=== What you should do ===
Filter these records by the string "down", copying each line that holds it.
** Opening Input for this task block **
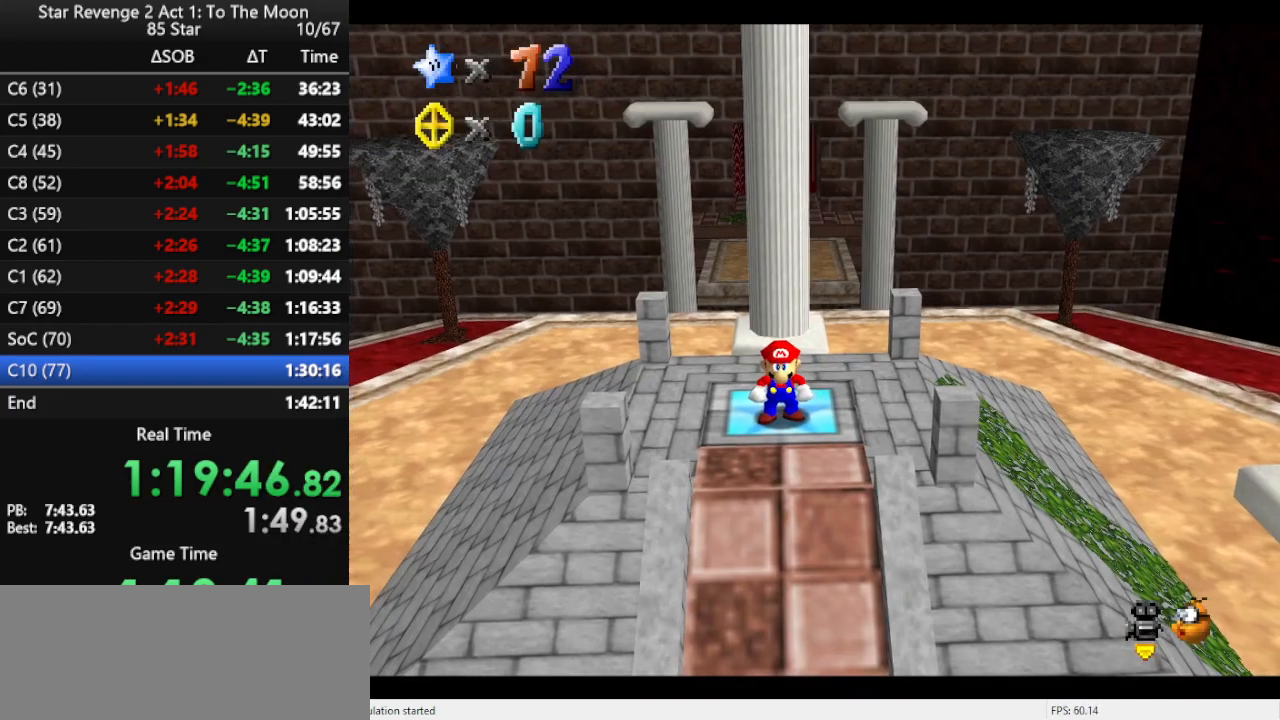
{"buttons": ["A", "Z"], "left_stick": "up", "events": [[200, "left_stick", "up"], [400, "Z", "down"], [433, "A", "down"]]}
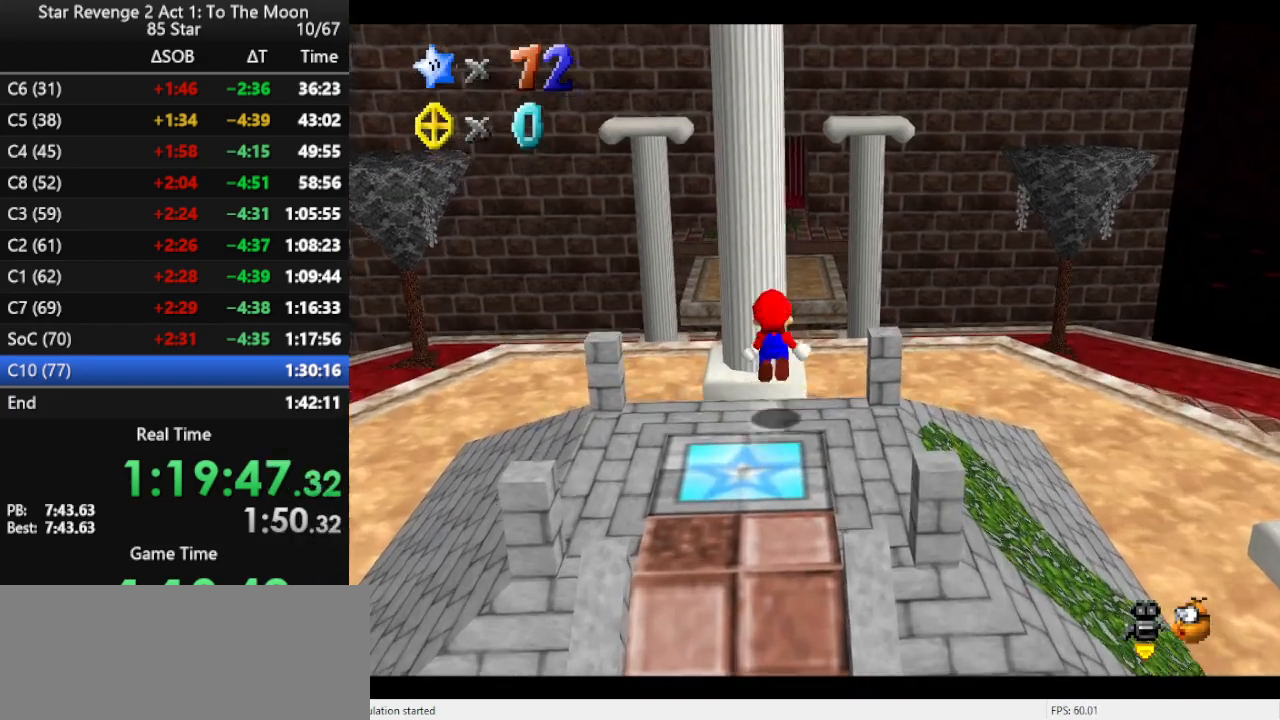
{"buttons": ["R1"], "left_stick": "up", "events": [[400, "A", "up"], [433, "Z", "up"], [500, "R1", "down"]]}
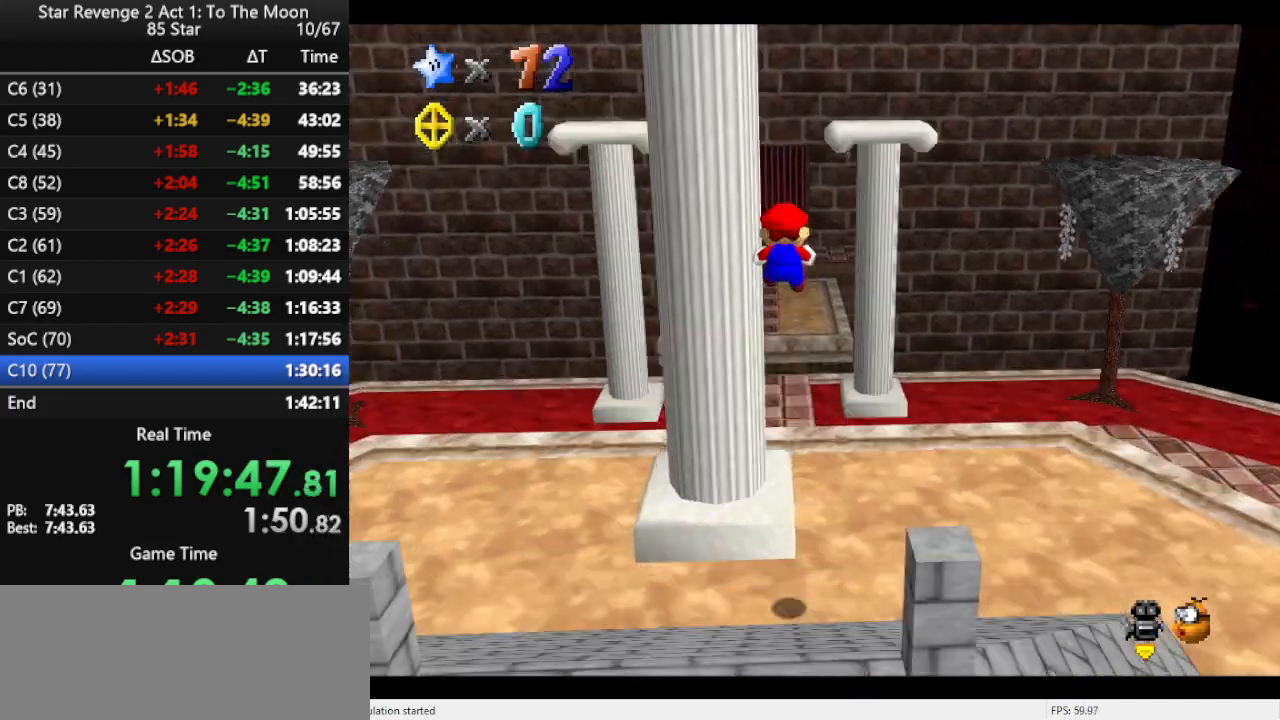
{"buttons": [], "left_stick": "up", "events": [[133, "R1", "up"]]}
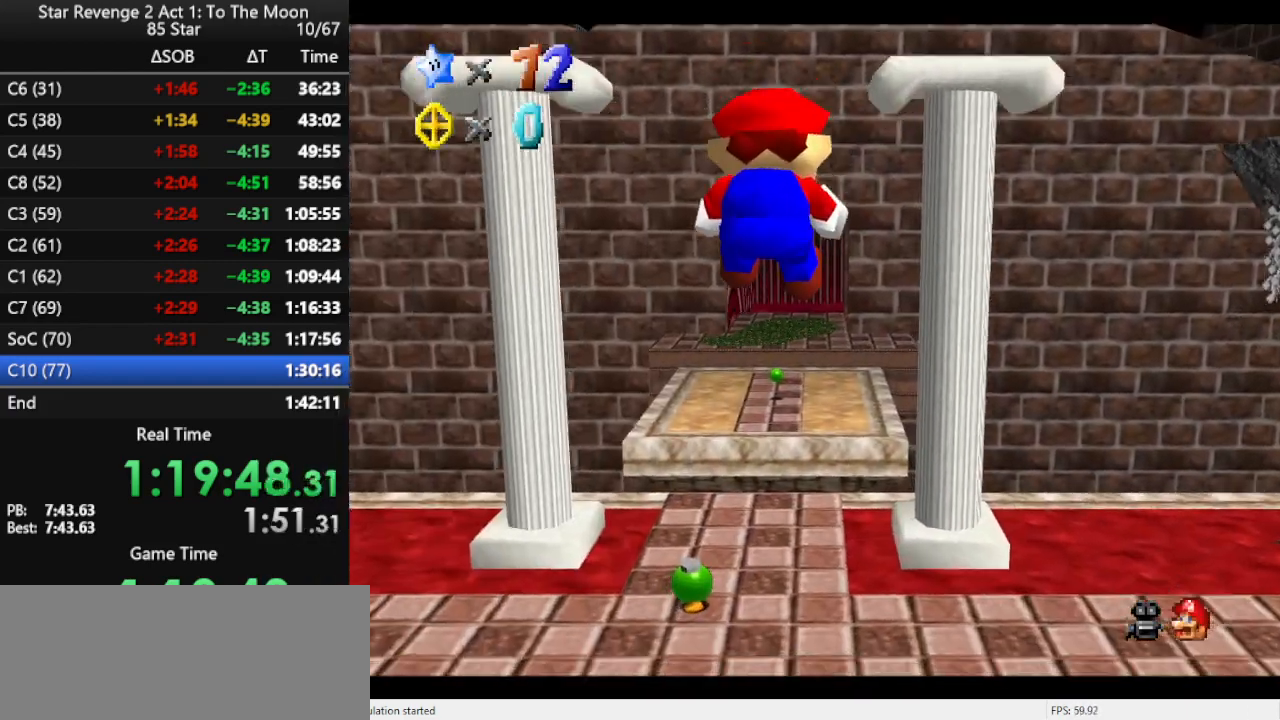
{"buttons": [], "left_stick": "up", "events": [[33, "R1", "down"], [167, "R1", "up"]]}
** Closing Input for this task block **
** Opening Input for this task block **
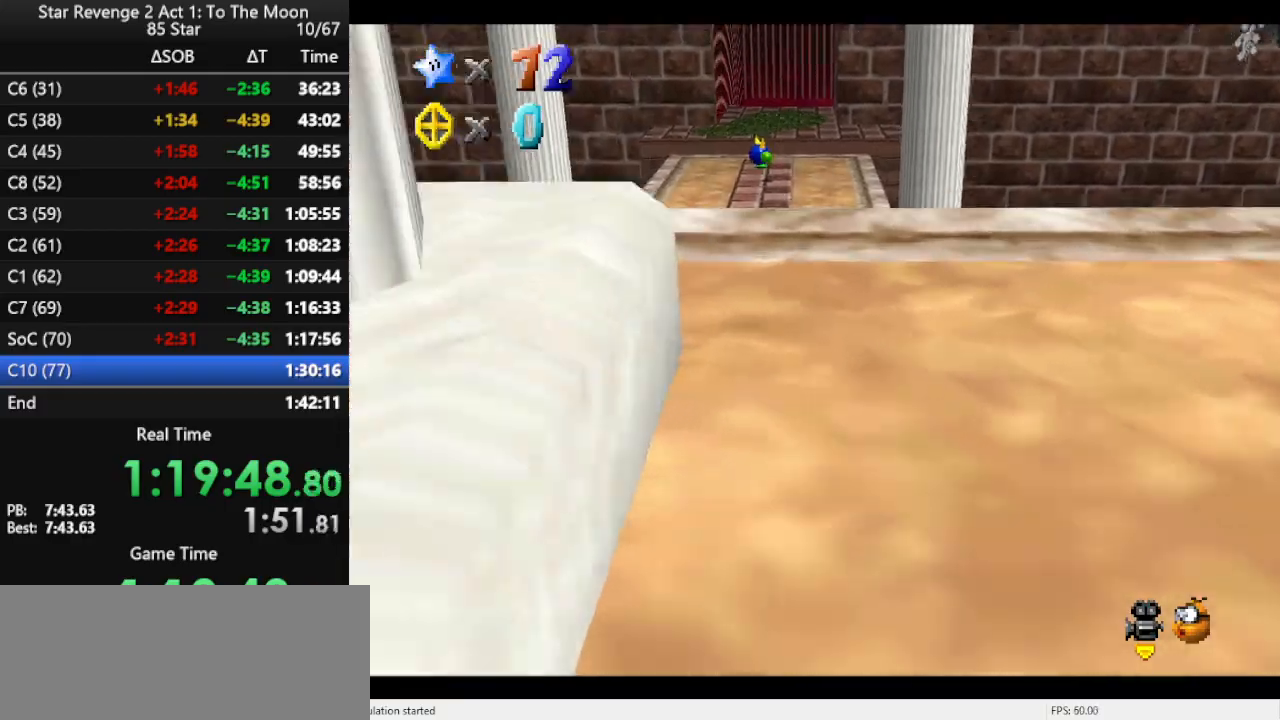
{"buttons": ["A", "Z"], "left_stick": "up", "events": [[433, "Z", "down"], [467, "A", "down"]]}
** Closing Input for this task block **
=== Answer to the problem ===
{"buttons": ["A", "Z"], "left_stick": "up", "events": [[200, "left_stick", "up"], [400, "Z", "down"], [433, "A", "down"]]}
{"buttons": ["R1"], "left_stick": "up", "events": [[400, "A", "up"], [433, "Z", "up"], [500, "R1", "down"]]}
{"buttons": [], "left_stick": "up", "events": [[33, "R1", "down"], [167, "R1", "up"]]}
{"buttons": ["A", "Z"], "left_stick": "up", "events": [[433, "Z", "down"], [467, "A", "down"]]}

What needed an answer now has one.